The Decision Dilemma

“Just make a god damn decision and move on!”. These were the words my manager told me when I fucked up one year of hard work onto a project and demanded release from the project. Sometime later on that, but few months post release from the project I went back to him, he sat me down and explained the process of decision making. Told me right down all my options, their pros and cons and which one would I like to choose right now, and then move ahead and not look back. Fair enough, right? Fair enough it is, honestly!

Wasn’t for me! Upon hearing his advice I wrote down all my reasons to stay and all those to leave. When starting to write them down, I could not find a single reason to stay, but when writing for reasons to leave, I had things like feeling like suicide, negative emotions, panic attacks and what not! Having decided in my head that I wanted to leave, I could not figure out the next step.

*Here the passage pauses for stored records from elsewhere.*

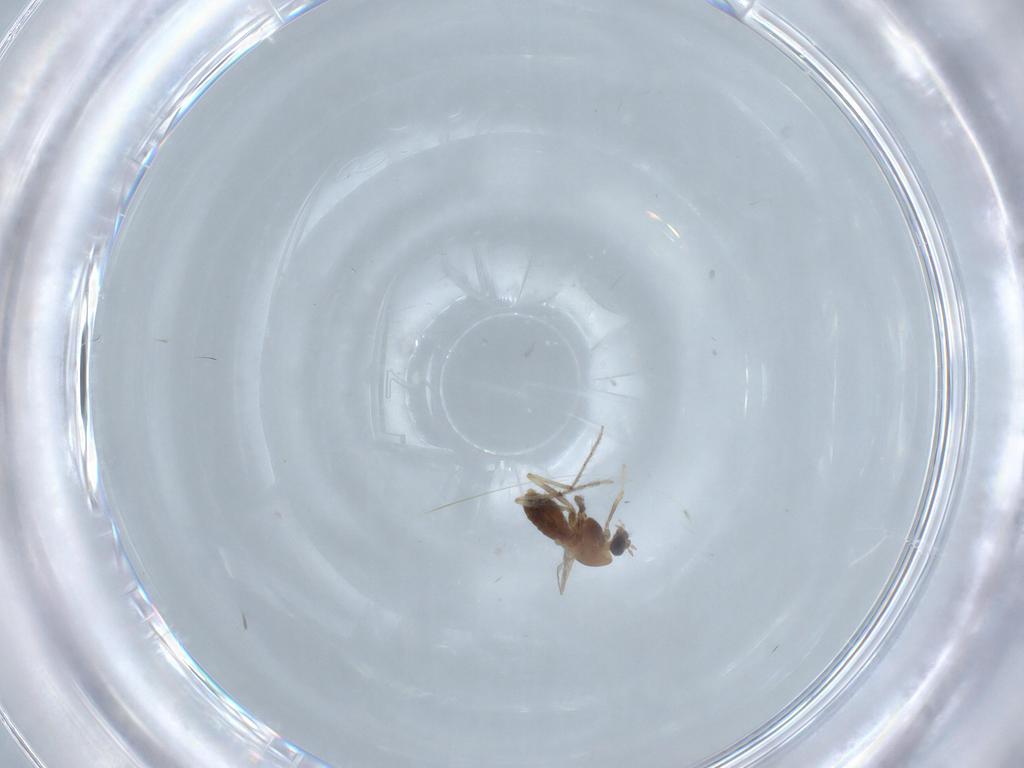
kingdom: Animalia
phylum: Arthropoda
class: Insecta
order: Diptera
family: Chironomidae
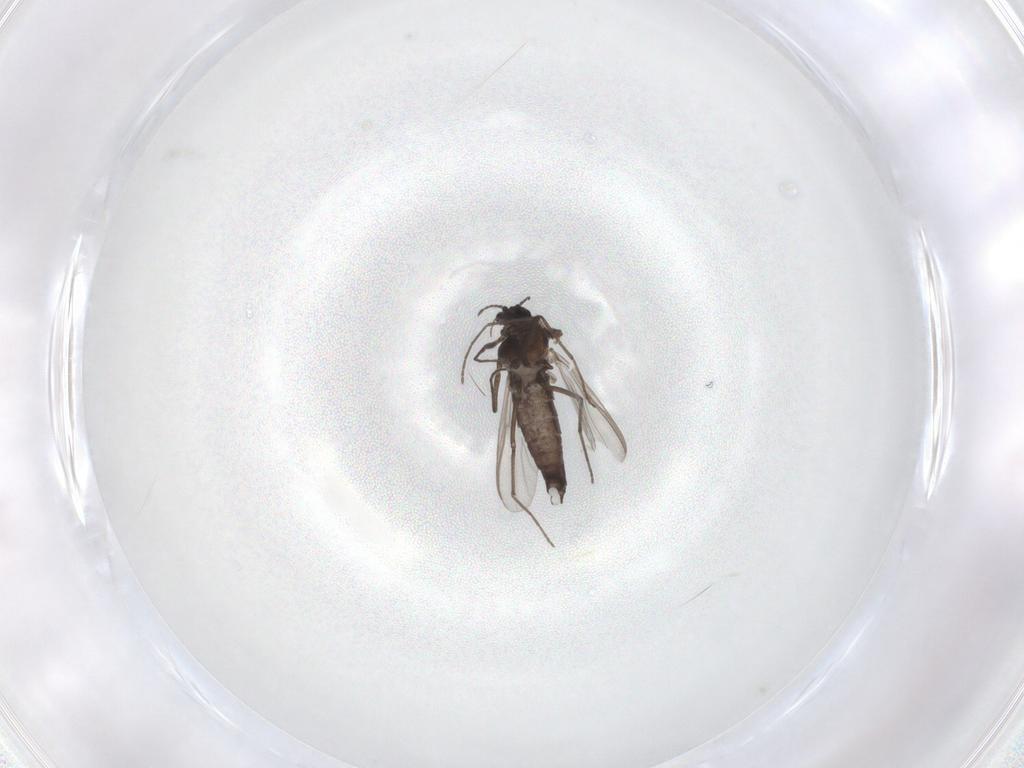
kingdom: Animalia
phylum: Arthropoda
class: Insecta
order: Diptera
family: Chironomidae
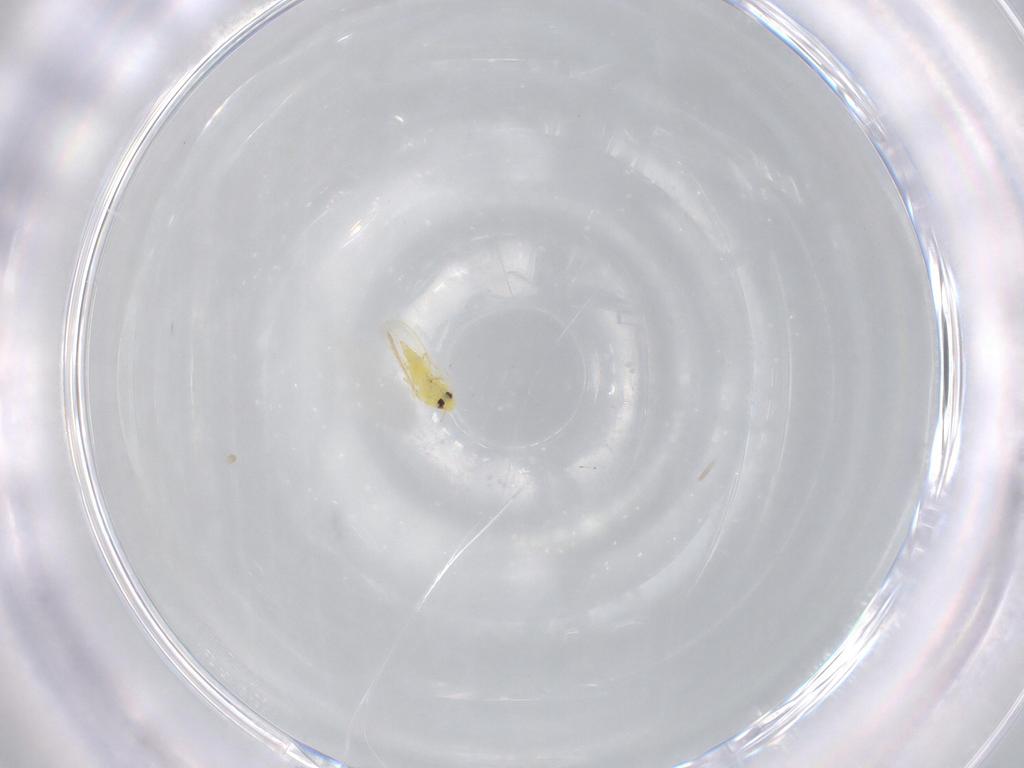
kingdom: Animalia
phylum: Arthropoda
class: Insecta
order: Hemiptera
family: Aleyrodidae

How to move out, only because it required me to select a city and decide onto the city, tell my manager and take steps further.

I would go back and look up psychiatrist in different parts of our country, and then sometimes choose one city because it had the best one, only to later decline it because it had people I might know. Then deciding to choose the other city, only to find out, it is expensive. There came in a point in time where I would find myself closed in bathroom for hours, trying to close my ears as hard as I could! Or with people trying to take an advantage. I would have meltdowns in morning, evening and sometimes at night!

This has not been a long back kind of a story, more of a recently one. And I know I am still not over it. Right now, it is 2:40 am here, and I know, know for sure, there are so many things that might be messing up with your head! Things that might bring in panic attacks, sweating, screaming, silent screaming and some crappy habits.

This post is a letter I am writing to you, reminding that you could write on as well! anmoltanubhrt@gmail.com is the mail id, where you can send your letters. Sometimes talking with strangers helps in ways you cannot imagine! While this catches up, begin the gratitude journal, every morning, write ten things you are grateful for! Those could be the things that are hurting you right now, but might have been a source of love and happiness, be thankful!